Syndicalisme

Portrait de militante : Thérèse Taugourdeau, une « midinette » à la tribune




Féministe, antimilitariste, syndicaliste et libertaire, la couturière Thérèse Taugourdeau (1883-1979) fut une des petites mains de la lutte contre la guerre en 1912-1913. Son bref parcours est caractéristique d’une époque, tout en étant singulier car les oratrices ouvrières étaient – et restent – rares.

  • photo : grève des midinettes. 1910

Elles ne sont qu’une poignée d’oratrices parmi des dizaines d’orateurs, en ce 25 mai 1913, sur la butte du Pré-Saint-Gervais. Nous sommes dans un de ces immenses rassemblements pacifistes qui précédèrent la Grande Guerre, et 150 000 personnes sont venues écouter les discours du Parti Socialiste (PS) et de la CGT.

Et il faut du coffre pour être entendu, à une époque où la sonorisation est inexistante. Celles qui prennent la parole sont surtout des institutrices socialistes, et l’avocate Maria Vérone. Mais sur une tribune un peu à l’écart, celle de la Fédération communiste anarchiste (FCA), il y a une couturière angevine d’une trentaine d’années : Thérèse Taugourdeau.

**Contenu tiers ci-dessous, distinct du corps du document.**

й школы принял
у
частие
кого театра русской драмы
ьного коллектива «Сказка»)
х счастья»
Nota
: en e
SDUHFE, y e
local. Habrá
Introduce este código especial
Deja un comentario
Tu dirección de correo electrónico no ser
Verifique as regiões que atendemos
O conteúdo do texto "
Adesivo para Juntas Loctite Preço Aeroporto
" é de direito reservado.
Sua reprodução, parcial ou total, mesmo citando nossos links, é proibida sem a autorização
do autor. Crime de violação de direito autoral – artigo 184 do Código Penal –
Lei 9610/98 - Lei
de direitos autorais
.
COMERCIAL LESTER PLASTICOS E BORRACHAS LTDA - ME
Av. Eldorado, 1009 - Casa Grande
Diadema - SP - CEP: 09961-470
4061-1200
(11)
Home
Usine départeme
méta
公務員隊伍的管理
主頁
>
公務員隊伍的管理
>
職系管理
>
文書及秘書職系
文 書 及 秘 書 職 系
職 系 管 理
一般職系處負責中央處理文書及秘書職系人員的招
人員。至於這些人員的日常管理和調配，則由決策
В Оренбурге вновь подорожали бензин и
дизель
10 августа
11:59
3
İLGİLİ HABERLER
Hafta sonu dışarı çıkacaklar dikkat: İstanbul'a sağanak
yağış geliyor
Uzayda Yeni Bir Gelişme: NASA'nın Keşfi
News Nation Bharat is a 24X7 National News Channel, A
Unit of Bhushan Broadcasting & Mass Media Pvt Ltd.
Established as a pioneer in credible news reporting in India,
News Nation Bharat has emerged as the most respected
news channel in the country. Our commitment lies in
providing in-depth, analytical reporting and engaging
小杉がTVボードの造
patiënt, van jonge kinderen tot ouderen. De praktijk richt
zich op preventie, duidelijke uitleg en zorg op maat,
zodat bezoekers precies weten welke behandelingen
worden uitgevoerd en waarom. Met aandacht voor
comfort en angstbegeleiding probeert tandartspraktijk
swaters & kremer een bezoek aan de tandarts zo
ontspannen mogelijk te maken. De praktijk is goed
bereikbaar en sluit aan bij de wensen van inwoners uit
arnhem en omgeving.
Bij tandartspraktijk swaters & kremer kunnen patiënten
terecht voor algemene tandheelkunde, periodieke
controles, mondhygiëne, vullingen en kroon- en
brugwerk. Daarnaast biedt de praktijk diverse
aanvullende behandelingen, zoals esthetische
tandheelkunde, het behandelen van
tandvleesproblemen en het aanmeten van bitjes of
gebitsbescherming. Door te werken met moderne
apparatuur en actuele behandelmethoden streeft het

Fille d’un chauffeur mécanicien et d’une couturière, Thérèse Taugourdeau s’est installée à Paris vers 1910 avec son mari Lucien, qui avait été un des responsables de la bourse du travail d’Angers. Tous deux ont milité au Groupe des Originaires de l’Anjou, affilié à la FCA, et Thérèse s’est syndiquée à la fédération de l’Habillement.

Grève des midinettes. 1910

D’orientation syndicaliste révolutionnaire, cette fédération est de celles qui, au sein de la CGT, réfléchissent le plus aux revendications spécifiques à développer pour syndiquer les femmes. En 1911, la fédération a mené la grève des « midinettes » de la maison Esders, qui a révélé une génération de militantes – dont Thérèse Taugourdeau.

Elle prend la plume pour la première fois en 1912. Dans le journal corporatif L’Ouvrier teinturier dégraisseur, elle publie un article, « Femmes relevez la tête », où elle affirme : « C’est surtout vers la femme que doivent aller les efforts du syndicalisme » pour « réaliser cette belle devise : à travail égal salaire égal ».

Dans Le Libertaire, elle publie « Éducation féminine » – un classique plaidoyer pour la politisation des femmes – puis, plus subversif, « Féminisons les hommes » qui appelle les militants à devenir proféministes pour cesser d’être incohérents.

Une activité politique, syndicale et associative

En septembre 1912, au moment de la loi de répression des antimilitaristes, dite Berry-Millerand, Thérèse Taugourdeau cofonde et devient secrétaire d’un groupement œcuménique au nom interminable : le Comité féminin contre la loi Berry-Millerand, les bagnes militaires et toutes les iniquités sociales. Le comité est animé par un groupe de couturières anarchistes, mais on y trouve aussi des militantes socialistes comme Maria Vérone et Madeleine Pelletier.

Pré Saint Gervais. Manifestation contre la loi des trois ans (25 mai 1913)

Pendant plus d’un an, le « Comité féminin » devient un acteur constant de la lutte contre le militarisme et la guerre. Il édite plusieurs tracts – l’un d’eux vaut à Taugourdeau d’être placée en garde à vue – et dépêche des représentantes dans tous les meetings de la période – et assez souvent, c’est elle qui s’y colle.

De façon tout à fait originale, en novembre 1913, le Comité féminin organise d’ailleurs des cours de diction et de théâtre pour former des oratrices et des comédiennes capables de jouer des « pièces à thème » dans les fêtes militantes.

Thérèse Taugourdeau disparaît des archives à compter d’août 1914, sans que l’on sache si elle a maintenu sa position antiguerre, ou si elle s’est résignée à la défense nationale. Il semble qu’elle a rejoint le PS dans l’Entre-deux-guerres.

Loin d’être une icône comme Louise Michel, elle aura été une « simple militante », de celles qu’on oublie trop souvent, mais qui a agi concrètement pour articuler action autonome des femmes et action ouvrière révolutionnaire.